Elisabeta nació en una familia de campesinos (Șuța) en un pueblo del sur de Rumanía: Domnești, en el condado de Argeș. Se casó a los 19 años y adoptó el apellido de su marido, Gheorghe Rizea.
Se encaminó hacia una vida campestre ordinaria, pero poco sabía que el final de la Segunda Guerra Mundial significaría el comienzo de su propia guerra con las autoridades comunistas, impuestas por el ejército soviético durante esa época.
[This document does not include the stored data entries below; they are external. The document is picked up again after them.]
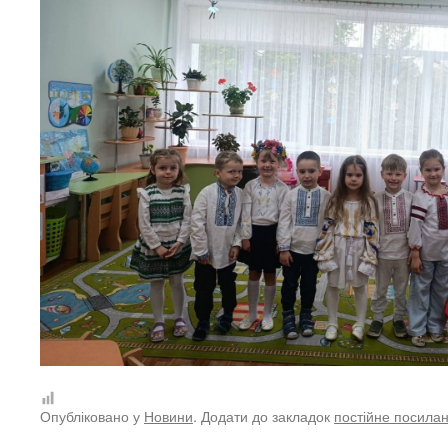
Опубліковано у
Новини
. Додати до закладок
постійне посила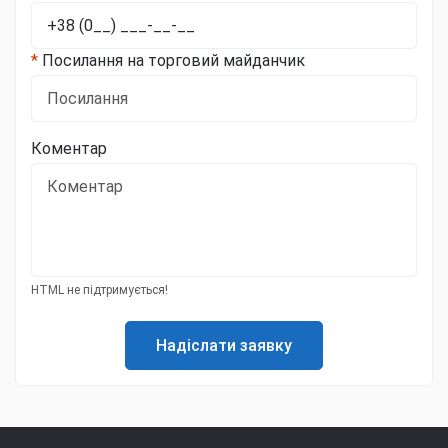
*
Посилання на торговий майданчик
Коментар
HTML не підтримується!
Надіслати заявку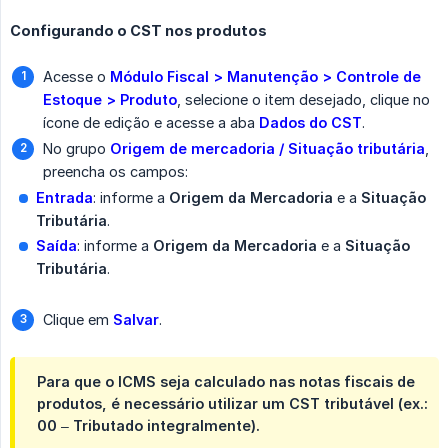
Configurando o CST nos produtos
Acesse o
Módulo Fiscal > Manutenção > Controle de 
Estoque > Produto
, selecione o item desejado, clique no
ícone de edição e acesse a aba
Dados do CST
.
No grupo
Origem de mercadoria / Situação tributária
,
preencha os campos:
Entrada
: informe a
Origem da Mercadoria
e a
Situação 
Tributária
.
Saída
: informe a
Origem da Mercadoria
e a
Situação 
Tributária
.
Clique em
Salvar
.
Para que o ICMS seja calculado nas notas fiscais de
produtos, é necessário utilizar um CST tributável (ex.:
00 – Tributado integralmente).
Su tío, un líder local del Partido Nacional Campesino, fue asesinado por la policía secreta, lo que llevó a su marido a unirse a una guerrilla anticomunista, dirigida por el coronel Gheorghe Arsenescu. Así, Elisabeta se convirtió en informante y proveedora de suministros para el grupo.
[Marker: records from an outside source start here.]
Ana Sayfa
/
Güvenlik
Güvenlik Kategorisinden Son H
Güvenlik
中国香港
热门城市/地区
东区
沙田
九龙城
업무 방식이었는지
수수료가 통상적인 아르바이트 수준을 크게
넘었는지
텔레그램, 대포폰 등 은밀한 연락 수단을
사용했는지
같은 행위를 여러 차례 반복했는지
En el verano de 1949, el grupo de Arsenescu sufrió una emboscada y, durante su huida, murieron dos oficiales, lo que dio lugar a una amplia investigación y búsqueda. Elisabeta Rizea fue desenmascarada por un compañero del pueblo y enviada a prisión. Permaneció encarcelada durante 18 meses antes de ser juzgada y fue condenada siete años después. Durante todo este tiempo fue golpeada con frecuencia hasta desmayarse, colgada por los pelos, arrancada la cabellera, quemada y acabó con las costillas rotas, las rodillas rotas y completamente calva, pero nunca traicionó a ninguno de los luchadores anticomunistas escondidos en las montañas y siguió ofreciéndoles comida e información después de su liberación. En 1961, cuando el líder del grupo, Arsenescu, fue detenido, Elisabeta Rizea fue arrestada de nuevo y condenada a 25 años de prisión, siendo declarada “enemiga del pueblo”, pero fue liberada después de sólo tres años debido a una amnistía general adoptada en 1964. Llevó el resto de su vida en el anonimato en el pueblo natal de su marido, Nucșoara, y murió de neumonía vírica en 2003.
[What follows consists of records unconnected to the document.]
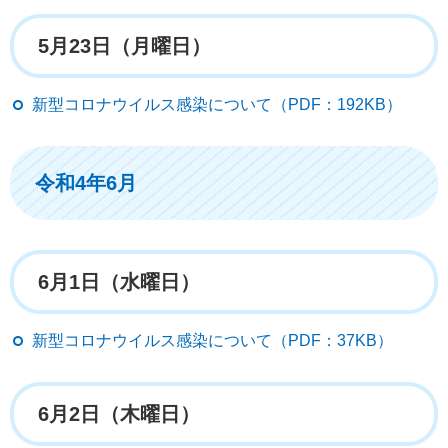
5月23日（月曜日）
新型コロナウイルス感染について（PDF：192KB）
令和4年6月
6月1日（水曜日）
新型コロナウイルス感染について（PDF：37KB）
6月2日（木曜日）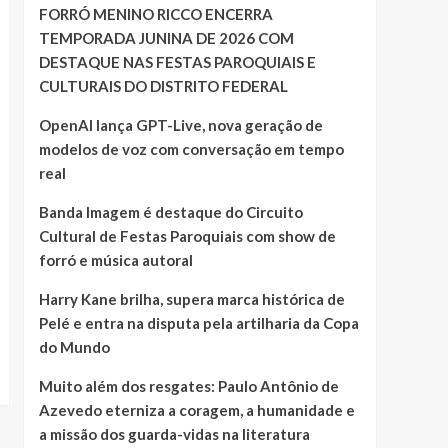
FORRÓ MENINO RICCO ENCERRA
TEMPORADA JUNINA DE 2026 COM
DESTAQUE NAS FESTAS PAROQUIAIS E
CULTURAIS DO DISTRITO FEDERAL
OpenAI lança GPT-Live, nova geração de
modelos de voz com conversação em tempo
real
Banda Imagem é destaque do Circuito
Cultural de Festas Paroquiais com show de
forró e música autoral
Harry Kane brilha, supera marca histórica de
Pelé e entra na disputa pela artilharia da Copa
do Mundo
Muito além dos resgates: Paulo Antônio de
Azevedo eterniza a coragem, a humanidade e
a missão dos guarda-vidas na literatura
Su valentía y lealtad a sus compañeros y a sus propias convicciones sólo salieron a la luz después de 1989, cuando el régimen comunista fue finalmente abolido en Rumanía. En una entrevista que concedió tiempo después de la Revolución, declaró que “los comunistas nos quitaron todo […] Sin embargo, lo que no pudieron quitarnos fue el alma”.
Elisabeta Rizea es un ejemplo notable de cómo los valores de la libertad, la dignidad y la democracia pueden ser promovidos por personas de origen muy humilde.